Working-class earn less in top jobs than middle-class

Only 34 per cent of people from working-class backgrounds have professional jobs
Social Affairs Correspondent

Working-class people in professional jobs earn almost a fifth less than their more privileged colleagues, according to a new report that warns inequality will remain entrenched in Britain “from birth to work” without urgent government action.

In its latest State of the Nation report, the Social Mobility Commission said those from better-off backgrounds were nearly 80 per cent more likely to end up in professional jobs than their working-class peers. Even when people from a disadvantaged background land a professional job, they earn 17 per cent less than their privileged colleagues, the report states.

The commission said social mobility in the UK had remained “stagnant” since 2014 – despite a pledge by Theresa May to tackle the “burning injustice” of social inequality when she entered Downing Street in 2016. It said the numbers from professional backgrounds who were in professional jobs increased from 59 per cent in 2014 to 60 per cent last year, while only 34 per cent of those from working-class backgrounds had professional jobs – slightly up from 32 per cent in 2014.

The report also found that those from more affluent backgrounds were 70 per cent more likely to move region than those from working-class backgrounds and three times more likely to move to London. And while increasing numbers of students from disadvantaged backgrounds were entering university, they were more likely to drop out before graduating and still faced higher levels of unemployment after university, despite overall employment increasing.

Dame Martina Milburn, chair of the commission, said: “Being born privileged means you are likely to remain privileged. But being born disadvantaged means you may have to overcome a series of barriers to ensure you and your children are not stuck in the same trap. At a time when our country needs to be highly productive and able to carve out a new role in a shifting political and economic landscape, we must find a way to maximise the talent of all our citizens, especially those that start the furthest behind.”

The report calls for the government to agree to pay the living wage to all employees and contracted workers, and for a “significant increase” in funding for all 16- to 19-year-olds in education, with a special “student premium” for the disadvantaged. It also recommends extending the offer of 30 hours’ free childcare a week to households where one parent is working eight hours a week – from 16 hours at present – which it said would benefit the most disadvantaged families.

Dame Martina told BBC Radio 4’s Today programme: “I think our big concern is not stagnation, but, as time goes by, that it will actually get worse. There’s still a big shift if you want to be socially mobile towards London.
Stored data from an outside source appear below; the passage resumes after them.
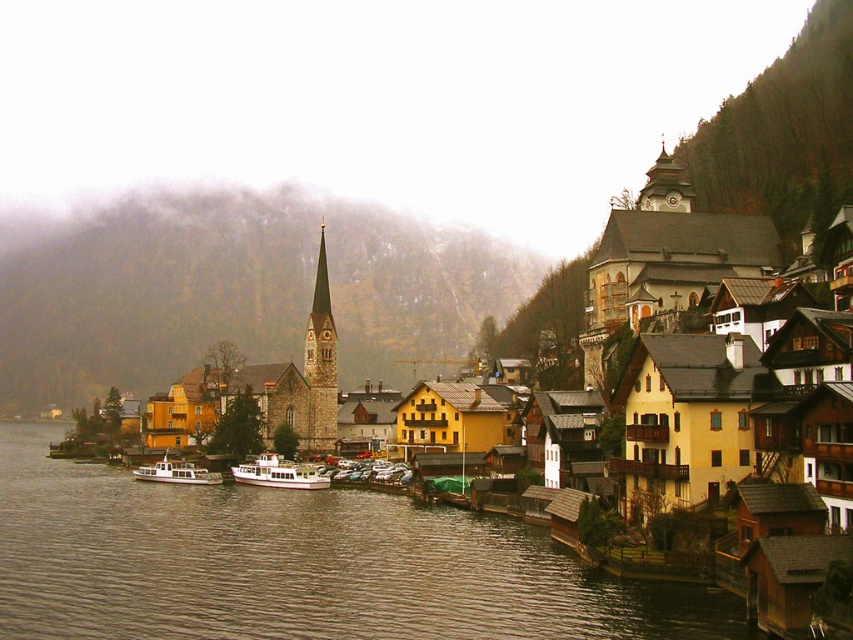
You are an architect designing a new building that must be wider than the smooth stone spire at center. Can the white glossy boat at center be used as a reference for the minimum width requirement? Please explain using the given information.

The smooth stone spire at center has a lesser width compared to the white glossy boat at center. Therefore, the white glossy boat at center can be used as a reference for the minimum width requirement since it is wider than the spire.

You are an architect planning to build a new structure in the village. The village council requires that any new building must not exceed the size of the largest existing structure. Which of the two objects, the smooth stone spire at center or the white glossy boat at center, should you use as a reference for the maximum allowed size?

The smooth stone spire at center is bigger than the white glossy boat at center, so you should use the smooth stone spire at center as the reference for the maximum allowed size.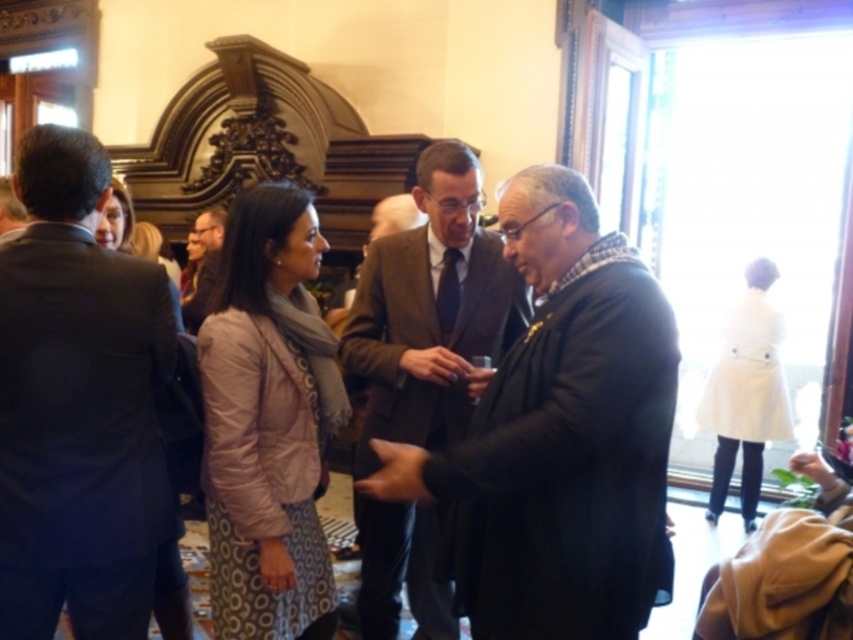
You are organizing a photo shoot and need to ensure that the pale pink quilted jacket at center and the brown wool suit at center are positioned in a way that they are exactly 60 centimeters apart. Based on their current positions, is there enough space between them to meet this requirement?

The pale pink quilted jacket at center and brown wool suit at center are currently 67.10 centimeters apart, which is more than the required 60 centimeters. To meet the exact requirement, you would need to move them closer by approximately 7.10 centimeters.

You are planning to seat guests at a table that can accommodate two people side by side. Given the sizes of the dark blue suit at left and the pale pink quilted jacket at center, which guest should you choose to seat comfortably?

The dark blue suit at left has a smaller width than the pale pink quilted jacket at center, so seating the guest in the dark blue suit at left would be more comfortable as they require less space.

You are a photographer at the event and want to capture a photo that includes both the dark blue suit at left and the pale pink quilted jacket at center. Based on their positions, which one should you focus on first to ensure both are in frame?

The dark blue suit at left is located above the pale pink quilted jacket at center, so you should focus on the pale pink quilted jacket at center first to ensure both are in frame.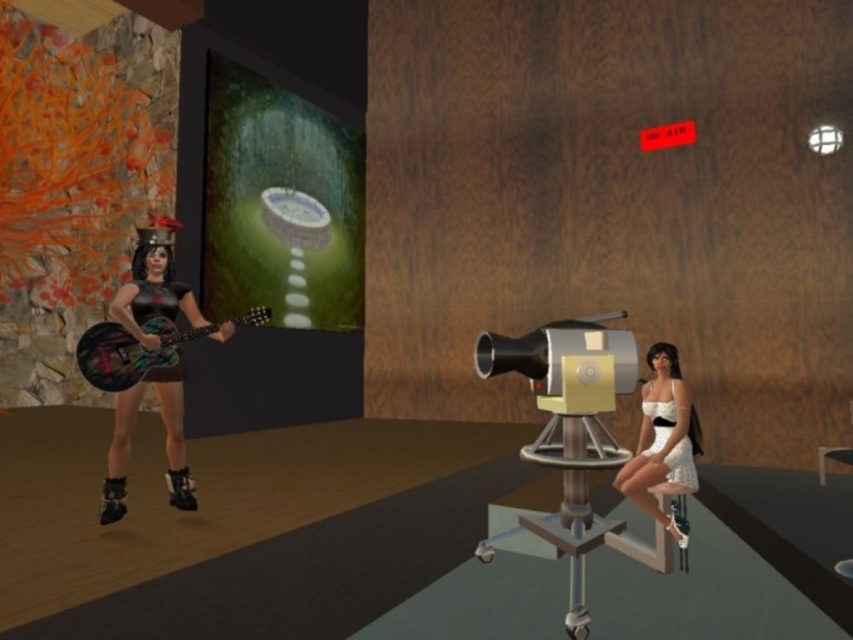
You are a photographer in the scene and need to adjust the distance between the white satin dress at center and the wooden stool at lower right to 40 inches for a better composition. What should you do?

Move the wooden stool at lower right 4.01 inches away from the white satin dress at center to achieve the desired distance of 40 inches between them.

You are a photographer preparing for a photoshoot. You have two dresses available for the shoot. The white satin dress at lower right and the shiny black dress at left. Which dress should you choose if you want to emphasize the model wearing it from a distance?

The white satin dress at lower right has a larger size compared to the shiny black dress at left, so it would be more visible and thus better for emphasizing the model from a distance.

You are a photographer setting up for a photoshoot in the room. You need to place a small decorative vase between the white satin dress at center and the wooden stool at lower right. Considering their sizes, which object should the vase be closer to?

The white satin dress at center is larger in size than the wooden stool at lower right, so the vase should be placed closer to the wooden stool at lower right to maintain balance between the two objects.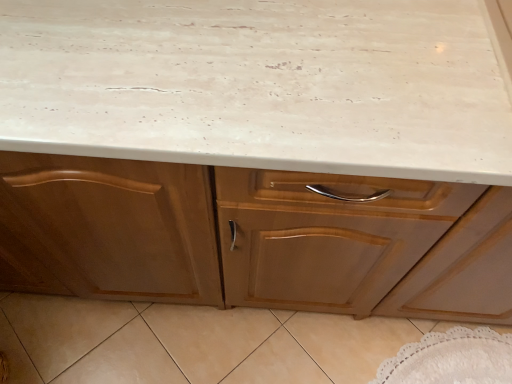
You are a GUI agent. You are given a task and a screenshot of the screen. Output one action in this format:
    pyautogui.click(x=<x>, y=<y>)
    Task: Click on the free spot above white marble countertop at center (from a real-world perspective)
    
    Given the screenshot: What is the action you would take?
    pyautogui.click(x=280, y=50)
I think you’re three times more likely to move to London if you’re from a professional background than if you’re from a working-class background.”

Dr Carole Easton, chief executive of the Young Women’s Trust, said young people – and particularly young women – were getting “stuck on low pay” and had “little hope of finding a way out” despite many having good qualifications. She added: “Social mobility has stalled. Young people’s life chances are being decided before they are born, with those from the poorest backgrounds being locked out of jobs. Young people tell us they want to work hard and be financially independent. It is time for the government to recognise the jobs crisis facing so many young people and provide decent skills training and jobs, so that everyone can achieve their potential.”

The education secretary, Damian Hinds, told the BBC social mobility was a “very difficult thing to move”, adding: “And, actually, we have had social immobility issues in this country for decades, for generations. And, actually, it’s quite difficult to measure movements over relatively short periods of time. You are talking usually about a generation.”

In his official response to the report, Mr Hinds said: “We want to create opportunity for everyone. Employment has risen in every UK region under this government, wages are outstripping inflation, the gap between disadvantaged pupils and their peers has narrowed and the proportion of 16- and 17-year-olds in education or apprenticeships is at its highest ever.

“We are supporting pupils to thrive at every stage – setting a 10-year ambition to boost children’s early reading and communication skills, transforming technical education and providing coaching for young jobseekers.

“But we must all work together to create change in the lives of the most disadvantaged. I welcome Dame Martina’s leadership in this area, shining a light on where we can continue raising the bar.”